The closer question is that of possession. Plaintiff must have "substantially and practically the exclusive possession", India Wharf v. Central Wharf, 117 Mass. 504 , 505. The record descriptions show there is a long sliver of land, about 28' at its widest, contained in the record titles of both parties. A major portion of that is occupied by Plaintiff's motel. See the plan attached to Charles' Affidavit. Defendants' assertion of title to the disputed strip is the "adverse claim" necessary under G. L. c. 240 §1.

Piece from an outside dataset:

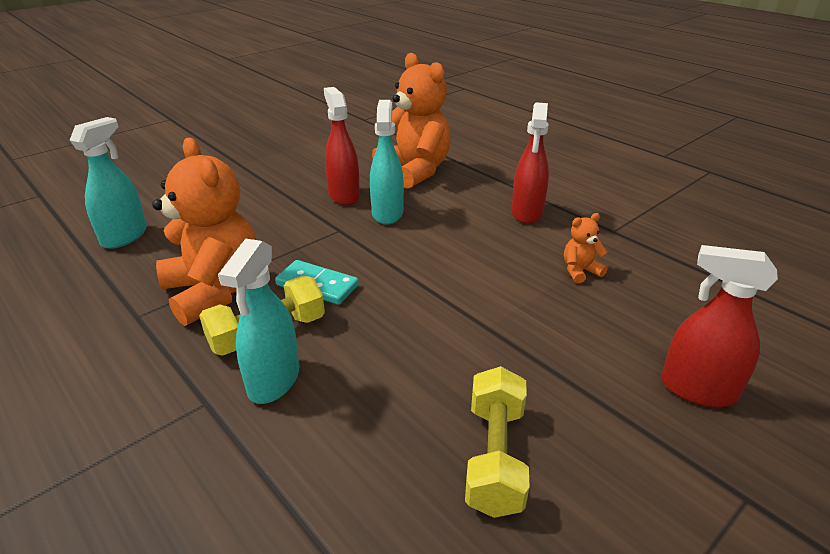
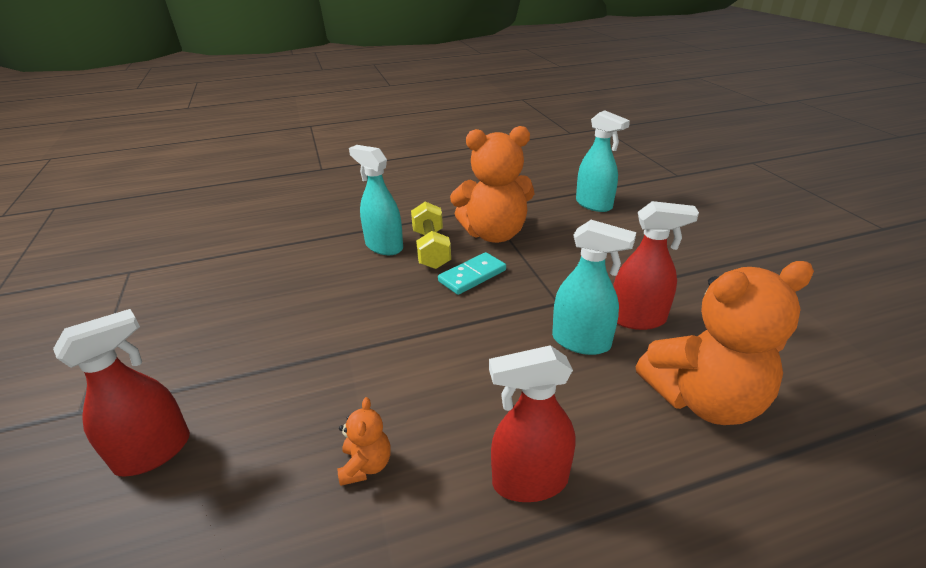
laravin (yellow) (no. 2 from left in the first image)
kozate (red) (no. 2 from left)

The motel has been on Locus since the early 1970's and I find that Plaintiff or its predecessors have been in possession of Locus since then. The question is whether Defendants have also been in possession such as to disqualify Plaintiff under the requirement set forth in India Wharf; or, more to the point, whether there is a material dispute as to possession, such that we must go to trial on that point.
I find there is no such dispute. Taking Charles' affidavit at full faith, he says that from 1974 to date neither he nor his children have been barred from entering the disputed strip. That does not say that he or they did enter it. He does say that from 1976 to 1988 he pruned trees, and his children played, in the disputed strip. None of that goes to possession at present or at the time this action was commenced. Moreover, such minimal contact with the disputed strip would not be enough to disqualify Plaintiff. Plaintiff has "substantially" exclusive possession, notwithstanding the activities of Charles and his children, even if they had continued to the time this action was begun.
Judgment shall enter requiring Defendants to bring an action by December 18, 1992 to try their title to Locus.
Defendants' counterclaim is dismissed.